My GRC20 Hackathon participation

  • Post

Participation

We participated in the first GRC20 Hackathon with SpaceDev.

We were assigned the academic fields of Economics and Finance: Course, Lesson, Paper, School, and Topic.

We chose to work with Economic and Finance papers and decided to use Arxiv.org to get the papers.

Arxiv is a curated research-sharing platform that provides an API and has the paper's metadata well-structured and organized in its categories.

Data structure

With the papers as the main entity to track, we think the entry point would be to identify its main characteristics, they would be part of spaces related to their categories or academic fields (focusing on economics and finances, but we could track other categories associated to the same papers), and have one or more authors associated with them.

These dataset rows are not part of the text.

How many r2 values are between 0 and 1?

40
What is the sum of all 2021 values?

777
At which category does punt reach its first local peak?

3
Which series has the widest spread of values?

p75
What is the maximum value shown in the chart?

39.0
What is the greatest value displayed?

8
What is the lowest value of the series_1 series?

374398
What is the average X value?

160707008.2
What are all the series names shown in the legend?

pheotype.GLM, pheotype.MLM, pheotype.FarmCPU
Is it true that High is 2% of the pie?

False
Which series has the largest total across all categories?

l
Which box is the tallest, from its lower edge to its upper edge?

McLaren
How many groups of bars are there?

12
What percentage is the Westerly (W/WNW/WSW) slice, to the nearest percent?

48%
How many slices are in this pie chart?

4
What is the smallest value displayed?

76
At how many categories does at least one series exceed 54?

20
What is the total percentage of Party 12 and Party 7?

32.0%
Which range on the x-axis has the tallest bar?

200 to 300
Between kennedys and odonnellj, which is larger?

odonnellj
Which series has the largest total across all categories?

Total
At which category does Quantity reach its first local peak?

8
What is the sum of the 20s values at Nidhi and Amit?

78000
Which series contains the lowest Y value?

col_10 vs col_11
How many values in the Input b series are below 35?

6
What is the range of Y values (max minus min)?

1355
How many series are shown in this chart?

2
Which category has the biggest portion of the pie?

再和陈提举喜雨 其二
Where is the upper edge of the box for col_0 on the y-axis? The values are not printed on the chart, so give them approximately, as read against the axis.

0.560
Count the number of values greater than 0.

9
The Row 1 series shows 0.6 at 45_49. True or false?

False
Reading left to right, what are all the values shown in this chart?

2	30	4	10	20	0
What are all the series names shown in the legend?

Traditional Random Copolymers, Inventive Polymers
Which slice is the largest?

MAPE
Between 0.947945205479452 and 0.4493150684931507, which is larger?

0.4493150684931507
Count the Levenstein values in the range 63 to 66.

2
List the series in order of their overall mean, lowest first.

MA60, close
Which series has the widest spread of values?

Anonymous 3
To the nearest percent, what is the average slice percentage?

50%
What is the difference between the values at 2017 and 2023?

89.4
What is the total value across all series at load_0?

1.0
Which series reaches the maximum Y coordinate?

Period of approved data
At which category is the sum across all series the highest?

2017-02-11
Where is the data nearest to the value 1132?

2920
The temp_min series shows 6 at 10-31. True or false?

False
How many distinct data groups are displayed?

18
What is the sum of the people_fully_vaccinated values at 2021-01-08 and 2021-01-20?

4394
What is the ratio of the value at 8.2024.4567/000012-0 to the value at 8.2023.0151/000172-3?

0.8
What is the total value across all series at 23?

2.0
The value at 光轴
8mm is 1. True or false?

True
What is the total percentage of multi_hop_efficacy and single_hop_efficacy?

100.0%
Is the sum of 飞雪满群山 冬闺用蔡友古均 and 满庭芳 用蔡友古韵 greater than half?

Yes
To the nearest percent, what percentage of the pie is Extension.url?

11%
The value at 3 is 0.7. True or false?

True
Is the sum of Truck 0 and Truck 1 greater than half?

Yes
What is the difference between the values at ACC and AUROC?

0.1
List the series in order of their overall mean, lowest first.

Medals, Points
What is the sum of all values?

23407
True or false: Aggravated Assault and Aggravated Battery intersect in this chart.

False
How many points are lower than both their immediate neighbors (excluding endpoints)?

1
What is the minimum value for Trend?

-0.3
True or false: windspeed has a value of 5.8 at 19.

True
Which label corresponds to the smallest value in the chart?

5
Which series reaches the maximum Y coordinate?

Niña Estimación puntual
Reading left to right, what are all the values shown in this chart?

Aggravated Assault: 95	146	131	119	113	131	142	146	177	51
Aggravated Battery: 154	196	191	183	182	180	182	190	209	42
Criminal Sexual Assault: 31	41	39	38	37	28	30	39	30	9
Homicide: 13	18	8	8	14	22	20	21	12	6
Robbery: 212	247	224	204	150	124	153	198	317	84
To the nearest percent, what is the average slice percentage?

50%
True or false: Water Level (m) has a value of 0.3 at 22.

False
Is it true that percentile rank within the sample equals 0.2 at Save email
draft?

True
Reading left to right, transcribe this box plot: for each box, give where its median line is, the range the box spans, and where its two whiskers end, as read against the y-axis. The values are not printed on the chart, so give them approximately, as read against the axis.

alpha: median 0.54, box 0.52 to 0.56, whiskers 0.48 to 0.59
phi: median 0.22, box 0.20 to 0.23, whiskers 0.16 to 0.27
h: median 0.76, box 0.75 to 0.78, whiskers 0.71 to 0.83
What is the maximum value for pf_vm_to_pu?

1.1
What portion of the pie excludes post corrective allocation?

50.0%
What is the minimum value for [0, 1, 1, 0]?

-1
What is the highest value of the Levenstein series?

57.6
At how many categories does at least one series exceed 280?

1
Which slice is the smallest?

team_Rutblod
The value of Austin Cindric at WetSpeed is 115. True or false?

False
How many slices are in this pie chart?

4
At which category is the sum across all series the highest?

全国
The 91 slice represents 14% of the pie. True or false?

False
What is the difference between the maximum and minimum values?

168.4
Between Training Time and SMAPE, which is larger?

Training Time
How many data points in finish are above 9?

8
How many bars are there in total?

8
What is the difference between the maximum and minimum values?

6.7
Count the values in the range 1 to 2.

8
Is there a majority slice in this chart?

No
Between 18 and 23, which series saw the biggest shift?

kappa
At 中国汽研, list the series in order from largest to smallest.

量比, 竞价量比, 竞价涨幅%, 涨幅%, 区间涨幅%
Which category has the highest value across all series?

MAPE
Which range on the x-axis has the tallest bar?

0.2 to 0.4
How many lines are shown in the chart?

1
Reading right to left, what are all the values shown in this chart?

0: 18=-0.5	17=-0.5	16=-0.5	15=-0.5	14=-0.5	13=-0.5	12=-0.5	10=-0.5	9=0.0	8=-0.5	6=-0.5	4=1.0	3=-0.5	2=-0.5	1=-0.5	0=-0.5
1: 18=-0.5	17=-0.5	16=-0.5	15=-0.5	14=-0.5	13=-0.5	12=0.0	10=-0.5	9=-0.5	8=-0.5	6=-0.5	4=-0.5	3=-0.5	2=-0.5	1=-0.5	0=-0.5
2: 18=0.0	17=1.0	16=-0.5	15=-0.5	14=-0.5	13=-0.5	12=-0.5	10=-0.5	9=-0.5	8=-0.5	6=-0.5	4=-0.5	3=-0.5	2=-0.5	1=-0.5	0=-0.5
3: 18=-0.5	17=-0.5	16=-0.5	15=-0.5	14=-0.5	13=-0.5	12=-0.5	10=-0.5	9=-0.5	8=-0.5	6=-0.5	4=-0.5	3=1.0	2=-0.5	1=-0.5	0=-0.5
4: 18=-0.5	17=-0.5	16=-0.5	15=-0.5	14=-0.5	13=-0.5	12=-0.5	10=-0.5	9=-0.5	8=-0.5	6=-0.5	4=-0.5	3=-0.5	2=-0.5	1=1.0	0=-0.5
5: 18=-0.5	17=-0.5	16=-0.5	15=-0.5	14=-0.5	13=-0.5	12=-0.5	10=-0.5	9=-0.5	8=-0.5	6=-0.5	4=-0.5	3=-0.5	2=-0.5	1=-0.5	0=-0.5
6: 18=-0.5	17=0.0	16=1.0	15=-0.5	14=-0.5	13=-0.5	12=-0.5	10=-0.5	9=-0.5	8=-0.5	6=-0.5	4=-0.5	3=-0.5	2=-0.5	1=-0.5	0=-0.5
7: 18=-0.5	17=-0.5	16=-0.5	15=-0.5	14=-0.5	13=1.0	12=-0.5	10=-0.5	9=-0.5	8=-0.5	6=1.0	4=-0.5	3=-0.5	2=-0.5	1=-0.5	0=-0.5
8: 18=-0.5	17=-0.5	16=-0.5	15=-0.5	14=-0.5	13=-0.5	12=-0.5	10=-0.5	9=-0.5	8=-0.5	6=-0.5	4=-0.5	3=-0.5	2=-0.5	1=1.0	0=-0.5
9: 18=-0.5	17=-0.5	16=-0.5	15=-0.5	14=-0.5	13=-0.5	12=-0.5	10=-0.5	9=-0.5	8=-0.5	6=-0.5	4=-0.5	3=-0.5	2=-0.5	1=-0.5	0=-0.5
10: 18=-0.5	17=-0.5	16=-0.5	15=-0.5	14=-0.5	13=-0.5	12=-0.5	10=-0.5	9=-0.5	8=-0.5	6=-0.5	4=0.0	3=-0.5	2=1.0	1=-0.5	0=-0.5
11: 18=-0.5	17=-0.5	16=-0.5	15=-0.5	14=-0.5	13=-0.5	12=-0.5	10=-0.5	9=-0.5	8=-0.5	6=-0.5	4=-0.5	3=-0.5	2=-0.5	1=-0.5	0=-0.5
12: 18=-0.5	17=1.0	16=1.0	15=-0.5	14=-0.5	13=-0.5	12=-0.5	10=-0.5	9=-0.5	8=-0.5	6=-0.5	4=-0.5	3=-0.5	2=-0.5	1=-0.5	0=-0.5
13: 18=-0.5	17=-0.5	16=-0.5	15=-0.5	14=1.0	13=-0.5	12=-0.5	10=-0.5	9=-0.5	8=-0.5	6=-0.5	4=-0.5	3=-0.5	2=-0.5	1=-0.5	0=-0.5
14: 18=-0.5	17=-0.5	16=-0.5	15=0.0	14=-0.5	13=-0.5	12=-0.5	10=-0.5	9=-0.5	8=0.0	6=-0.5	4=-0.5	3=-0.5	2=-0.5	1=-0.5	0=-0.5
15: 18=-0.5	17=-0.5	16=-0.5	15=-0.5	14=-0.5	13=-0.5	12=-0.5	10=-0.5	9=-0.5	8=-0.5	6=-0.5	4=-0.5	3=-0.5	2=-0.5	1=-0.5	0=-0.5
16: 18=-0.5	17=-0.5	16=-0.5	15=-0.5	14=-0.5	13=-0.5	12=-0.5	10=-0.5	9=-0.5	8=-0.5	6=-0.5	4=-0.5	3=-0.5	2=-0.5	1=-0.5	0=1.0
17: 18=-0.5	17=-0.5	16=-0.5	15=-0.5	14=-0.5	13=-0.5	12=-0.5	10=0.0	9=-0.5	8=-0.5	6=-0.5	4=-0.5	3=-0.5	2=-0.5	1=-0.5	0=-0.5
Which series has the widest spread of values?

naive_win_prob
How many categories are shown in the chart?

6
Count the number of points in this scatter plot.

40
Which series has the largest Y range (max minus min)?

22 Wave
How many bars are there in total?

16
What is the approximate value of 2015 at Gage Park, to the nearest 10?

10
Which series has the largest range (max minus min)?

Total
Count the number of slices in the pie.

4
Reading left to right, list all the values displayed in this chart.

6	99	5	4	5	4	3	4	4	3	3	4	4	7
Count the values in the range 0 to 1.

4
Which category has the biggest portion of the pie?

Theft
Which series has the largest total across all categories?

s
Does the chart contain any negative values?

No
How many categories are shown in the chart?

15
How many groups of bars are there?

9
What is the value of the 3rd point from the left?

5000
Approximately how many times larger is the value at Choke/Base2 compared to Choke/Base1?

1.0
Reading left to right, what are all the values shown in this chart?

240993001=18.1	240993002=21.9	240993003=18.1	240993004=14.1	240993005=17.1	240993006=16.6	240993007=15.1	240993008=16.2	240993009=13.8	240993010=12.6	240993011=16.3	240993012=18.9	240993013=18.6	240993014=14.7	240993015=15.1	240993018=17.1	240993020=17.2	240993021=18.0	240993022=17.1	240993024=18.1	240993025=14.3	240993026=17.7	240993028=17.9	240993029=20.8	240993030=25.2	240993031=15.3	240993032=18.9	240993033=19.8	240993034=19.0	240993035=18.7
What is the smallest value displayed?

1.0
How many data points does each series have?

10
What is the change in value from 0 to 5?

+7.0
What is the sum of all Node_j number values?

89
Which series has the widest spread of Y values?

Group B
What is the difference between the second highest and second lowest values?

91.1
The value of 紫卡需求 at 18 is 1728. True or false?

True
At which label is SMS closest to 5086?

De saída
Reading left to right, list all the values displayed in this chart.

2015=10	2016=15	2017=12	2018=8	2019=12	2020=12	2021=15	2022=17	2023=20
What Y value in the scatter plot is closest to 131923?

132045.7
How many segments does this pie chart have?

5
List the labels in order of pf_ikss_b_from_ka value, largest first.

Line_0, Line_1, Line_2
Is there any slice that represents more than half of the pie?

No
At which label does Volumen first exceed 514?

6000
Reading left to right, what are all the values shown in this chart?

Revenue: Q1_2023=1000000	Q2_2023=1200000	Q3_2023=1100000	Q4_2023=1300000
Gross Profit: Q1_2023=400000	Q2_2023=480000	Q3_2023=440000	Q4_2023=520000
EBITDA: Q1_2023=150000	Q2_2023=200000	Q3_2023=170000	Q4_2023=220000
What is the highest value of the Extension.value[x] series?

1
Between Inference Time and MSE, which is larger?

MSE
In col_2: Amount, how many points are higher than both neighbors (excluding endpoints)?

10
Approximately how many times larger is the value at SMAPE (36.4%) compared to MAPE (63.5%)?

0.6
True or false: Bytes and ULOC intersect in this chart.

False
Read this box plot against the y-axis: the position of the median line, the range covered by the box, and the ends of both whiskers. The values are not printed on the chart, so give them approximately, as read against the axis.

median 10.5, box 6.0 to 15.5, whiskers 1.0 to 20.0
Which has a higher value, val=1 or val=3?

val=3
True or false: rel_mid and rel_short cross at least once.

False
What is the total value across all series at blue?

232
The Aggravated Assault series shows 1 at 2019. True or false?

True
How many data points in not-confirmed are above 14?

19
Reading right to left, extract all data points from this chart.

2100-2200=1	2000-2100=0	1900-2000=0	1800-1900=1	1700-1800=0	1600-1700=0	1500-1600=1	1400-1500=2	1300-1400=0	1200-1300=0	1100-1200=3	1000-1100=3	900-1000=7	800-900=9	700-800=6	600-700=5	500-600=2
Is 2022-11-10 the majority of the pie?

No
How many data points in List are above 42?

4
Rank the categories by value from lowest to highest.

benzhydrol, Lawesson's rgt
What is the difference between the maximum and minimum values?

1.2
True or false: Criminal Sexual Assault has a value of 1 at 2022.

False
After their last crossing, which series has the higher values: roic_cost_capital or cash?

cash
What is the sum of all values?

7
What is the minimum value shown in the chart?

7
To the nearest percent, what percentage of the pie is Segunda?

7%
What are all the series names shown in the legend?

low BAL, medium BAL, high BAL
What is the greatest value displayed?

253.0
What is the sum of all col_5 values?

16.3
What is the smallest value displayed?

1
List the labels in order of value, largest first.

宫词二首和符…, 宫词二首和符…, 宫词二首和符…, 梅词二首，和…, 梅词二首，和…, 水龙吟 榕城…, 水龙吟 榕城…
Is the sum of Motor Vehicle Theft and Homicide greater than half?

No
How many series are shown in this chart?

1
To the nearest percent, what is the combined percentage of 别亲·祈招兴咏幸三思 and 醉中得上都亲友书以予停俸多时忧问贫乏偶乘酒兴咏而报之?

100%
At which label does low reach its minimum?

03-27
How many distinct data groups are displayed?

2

We have only their names for the authors, but that would identify it as a node and possibly associate different papers with the same author.

It is important to check for already existing academic field spaces since they are more likely to be used by someone else. We ended up deciding to use the already existing academic fields and relate them to the paper with the academic field's property, but if that academic field has an associated space, link it in the related spaces.

The papers have some associated categories in arXiv, so we decided to map those categories to tags.

The papers will have a title, an abstract, authors, academic fields, related spaces, tags, a published date, a web URL, and a download URL.

Data processing and uploading

1. Downloading papers from arXiv

We downloaded all available papers from arXiv related to the assigned categories. Since arXiv provides an API, we used a script to fetch all the papers' metadata and store it locally as JSON files.

2. Defining Entities and Database Schema

With all the downloaded files, we identified each component and determined the necessary entity definitions (as described in the previous section). Then, we designed and implemented the database schemas to store each of these entities.

3. Publishing to Testnet

Once the entities were defined, we started publishing test examples of each entity on the testnet, making adjustments as needed.

4. Choosing an Upload Strategy

To ensure all entities were properly connected, we considered two approaches:

  • Option 1: Paper-First Approach This method involved starting with the paper, checking each relation, and creating any missing related entities on the fly. However, this proved inefficient for large datasets, as certain entities (e.g., an academic field like "Economics") would need to be checked repeatedly across multiple papers.

  • Option 2: Entity-First Approach In this approach, we first deployed all related entities before uploading the papers. For example, we would first create the "Economics" academic field, and then associate papers with it afterward.

Based on our data structure, we opted for the Entity-First Approach. We first deployed all tags, persons, and the arXiv project, and only then did we proceed with deploying all the papers using these pre-existing entities.

4. Publishing to testnet

Once the entities were defined, we started publishing test examples of each entity on the testnet, making adjustments as needed.

5. Deploying to Mainnet

Once we were satisfied with the results, we updated the code and repeated the process on mainnet. For the hackathon, we joined the relevant spaces we wanted to contribute to and deployed a small number of papers to verify that everything was functioning correctly.

Used code

All the code we used in the hackathon was published in a GitHub repository.